John took more religion classes, coming away with his advanced degrees, but it was a graduation requirement that led him into the McNaughton Correctional Camp and changed his perspective on just where he could do the most good with his faith. “I had to complete a practical assignment to graduate from Freedom Bible College and Seminary in Arkansas,” he said. “I decided to start a bible study class at McNaughton.”
Then he was asked to serve as the national director of Freedom Prison Ministries which put him on a journey he never thought possible. Soon he was bringing the Word of God to inmates not only at McNaughton, but also at the Ojibway Correntional facility in Marenisco, Mich., at the Baraga Maximum Security facility in Baraga, Mich, the Stanley Correctional facility, the Jackson Correctional Institution and even an overseas prison ministry in Lagos, Nigeria. In 2008 John founded New Life Prison International and the New Life Christian Chapel which he brings every Saturday morning to the McNaughton facility.
The service is set in the gymnasium and inmates have built a pulpit, a table for a wooden cross and a wooden storage box that contains hymnals, chorus books and a Bible. Music plays a big role in these services and John leads his small congregation by singing and playing a guitar. Any inmate who is musically inclined is invited to play during the service which includes prayer, scripture readings, testimonies and a sermon. John leaves plenty of open time for the inmates to contribute their own feelings, thoughts and requests for prayer. “I do plan a sermon but it isn’t written in stone,” he said. “I find there are lots of teachable moments if you are open to them.” John also offers spiritual counseling and welcomes inmates who express a desire to be forgiven for their crimes.
One of the misconceptions John works hard to overcome is the “jailhouse conversion” perception of the public. “That’s a very real factor in this society,” he said. “There is lots of toxic skepticism out there. People think that many inmates convert when they are in prison and then revert to their old ways once they get out. Some do, but my goal is to bring the love of God to these men, and to let them know that they are children of God and can be forgiven for their sins.”
And that’s another factor John works hard at in his ministry; bringing a sense of forgiveness to men who may have committed murders, sexual assaults and dealt drugs. “Lots of times these men think God has abandoned them,” he said. “But they are not abandoned. I want them to realize that it isn’t God’s fault they are at the place they are in their life. They are in prison because of bad choices they made. I feel it’s my job to show them though, that God is forgiving and all is not lost.”

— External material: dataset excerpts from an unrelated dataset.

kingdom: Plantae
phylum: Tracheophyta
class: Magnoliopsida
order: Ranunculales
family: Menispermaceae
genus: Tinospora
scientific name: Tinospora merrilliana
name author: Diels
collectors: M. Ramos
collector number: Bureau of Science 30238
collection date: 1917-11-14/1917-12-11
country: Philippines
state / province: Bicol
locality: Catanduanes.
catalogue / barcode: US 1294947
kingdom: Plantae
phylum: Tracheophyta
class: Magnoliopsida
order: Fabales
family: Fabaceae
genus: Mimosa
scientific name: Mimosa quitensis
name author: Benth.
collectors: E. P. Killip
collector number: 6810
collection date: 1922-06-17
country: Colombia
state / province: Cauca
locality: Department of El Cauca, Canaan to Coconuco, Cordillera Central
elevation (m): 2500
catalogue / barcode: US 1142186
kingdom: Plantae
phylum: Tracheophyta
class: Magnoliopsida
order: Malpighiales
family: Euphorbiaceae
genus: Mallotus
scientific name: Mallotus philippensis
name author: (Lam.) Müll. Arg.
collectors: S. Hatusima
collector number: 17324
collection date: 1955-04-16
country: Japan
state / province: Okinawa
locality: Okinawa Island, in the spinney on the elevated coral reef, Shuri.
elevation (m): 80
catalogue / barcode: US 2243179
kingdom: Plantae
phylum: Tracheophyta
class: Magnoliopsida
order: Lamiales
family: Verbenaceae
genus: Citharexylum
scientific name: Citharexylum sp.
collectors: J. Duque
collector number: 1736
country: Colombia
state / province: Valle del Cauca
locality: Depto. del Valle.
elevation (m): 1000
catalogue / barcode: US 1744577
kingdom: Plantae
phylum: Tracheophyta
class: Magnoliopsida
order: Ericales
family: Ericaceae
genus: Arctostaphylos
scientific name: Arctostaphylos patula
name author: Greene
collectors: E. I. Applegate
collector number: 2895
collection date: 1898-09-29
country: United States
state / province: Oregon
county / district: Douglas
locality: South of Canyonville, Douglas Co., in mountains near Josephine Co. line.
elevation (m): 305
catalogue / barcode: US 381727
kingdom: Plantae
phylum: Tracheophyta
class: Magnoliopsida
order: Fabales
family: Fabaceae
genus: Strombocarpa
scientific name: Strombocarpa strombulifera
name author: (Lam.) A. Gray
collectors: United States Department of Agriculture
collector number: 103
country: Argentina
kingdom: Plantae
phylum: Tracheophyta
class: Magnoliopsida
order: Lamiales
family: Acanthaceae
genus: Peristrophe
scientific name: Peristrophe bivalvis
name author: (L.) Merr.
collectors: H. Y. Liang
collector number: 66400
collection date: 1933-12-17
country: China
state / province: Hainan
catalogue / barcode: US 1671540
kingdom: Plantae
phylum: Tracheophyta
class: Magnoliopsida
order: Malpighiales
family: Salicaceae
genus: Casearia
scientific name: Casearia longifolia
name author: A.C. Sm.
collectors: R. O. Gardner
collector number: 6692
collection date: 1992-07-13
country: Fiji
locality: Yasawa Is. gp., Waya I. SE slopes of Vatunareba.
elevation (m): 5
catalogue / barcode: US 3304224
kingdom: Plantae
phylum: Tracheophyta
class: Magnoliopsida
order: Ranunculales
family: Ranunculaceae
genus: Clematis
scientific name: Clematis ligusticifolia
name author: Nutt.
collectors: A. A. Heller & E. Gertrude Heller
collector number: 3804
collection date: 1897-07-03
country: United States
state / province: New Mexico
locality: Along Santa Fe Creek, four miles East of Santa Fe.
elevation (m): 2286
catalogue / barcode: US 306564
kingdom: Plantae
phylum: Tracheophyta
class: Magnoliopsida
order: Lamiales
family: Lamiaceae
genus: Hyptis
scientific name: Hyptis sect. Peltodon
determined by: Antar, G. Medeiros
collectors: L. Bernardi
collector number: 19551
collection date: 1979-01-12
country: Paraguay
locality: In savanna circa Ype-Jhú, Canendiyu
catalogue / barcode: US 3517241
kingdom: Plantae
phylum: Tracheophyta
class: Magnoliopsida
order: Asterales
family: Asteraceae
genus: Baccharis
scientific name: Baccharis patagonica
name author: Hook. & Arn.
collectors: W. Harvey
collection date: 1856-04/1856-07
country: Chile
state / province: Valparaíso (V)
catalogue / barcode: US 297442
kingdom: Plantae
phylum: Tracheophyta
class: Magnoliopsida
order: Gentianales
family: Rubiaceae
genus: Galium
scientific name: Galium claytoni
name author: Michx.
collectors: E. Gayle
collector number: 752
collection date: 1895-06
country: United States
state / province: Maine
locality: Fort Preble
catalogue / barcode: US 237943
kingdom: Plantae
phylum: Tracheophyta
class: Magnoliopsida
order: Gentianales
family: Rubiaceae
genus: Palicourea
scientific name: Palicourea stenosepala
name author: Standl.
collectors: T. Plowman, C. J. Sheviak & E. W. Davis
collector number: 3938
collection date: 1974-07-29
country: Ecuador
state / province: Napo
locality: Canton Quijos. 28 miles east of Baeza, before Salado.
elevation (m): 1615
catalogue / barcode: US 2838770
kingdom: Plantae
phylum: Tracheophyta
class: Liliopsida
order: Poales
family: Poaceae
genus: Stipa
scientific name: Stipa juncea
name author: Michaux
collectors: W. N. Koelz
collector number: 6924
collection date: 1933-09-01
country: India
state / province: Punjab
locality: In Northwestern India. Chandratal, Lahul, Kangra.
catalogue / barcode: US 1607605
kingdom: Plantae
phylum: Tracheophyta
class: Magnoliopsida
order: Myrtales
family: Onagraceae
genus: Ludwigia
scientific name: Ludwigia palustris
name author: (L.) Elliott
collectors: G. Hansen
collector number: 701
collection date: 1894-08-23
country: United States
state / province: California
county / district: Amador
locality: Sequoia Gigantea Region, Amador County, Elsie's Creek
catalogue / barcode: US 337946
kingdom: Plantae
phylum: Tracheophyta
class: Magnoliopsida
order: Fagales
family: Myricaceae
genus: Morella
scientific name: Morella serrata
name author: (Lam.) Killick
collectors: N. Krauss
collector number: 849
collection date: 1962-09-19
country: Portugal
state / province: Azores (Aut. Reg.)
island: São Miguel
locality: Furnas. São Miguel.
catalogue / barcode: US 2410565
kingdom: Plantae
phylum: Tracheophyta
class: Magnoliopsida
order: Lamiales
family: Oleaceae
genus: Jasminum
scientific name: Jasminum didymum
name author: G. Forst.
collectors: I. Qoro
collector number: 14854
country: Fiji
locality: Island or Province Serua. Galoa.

Walking into a prison could be intimidating for some, but John doesn’t find that so. “I walk into these places with God’s love in my heart and the inmates know it,” he said. “Recently I preached to a group of 40 inmates at Baraga Maximum Prison. I could tell they were tired, stressed out and carrying heavy burdens. One man asked for prayer in dealing with his inability to forgive. This is common but I tell everyone this about forgiveness; that it is the conscientious thought of not necessarily forgetting but giving up the right to get even.”
And while bringing a little solace and comfort to his congregations is important to John, he also believes sharing the Word of God to inmates can be a factor in cutting down on recidivism rates, which results in an even bigger blessing to society as a whole. “These inmates get plenty of materials on what to do when they are released,” he said. “You can preach about attitudes and actions, but what really needs to happen is a change of heart for these men. If that can be influenced, thoughts, and subsequent behaviors will change. Hopefully that will be the fruit of the seeds I plant when all is said and done.”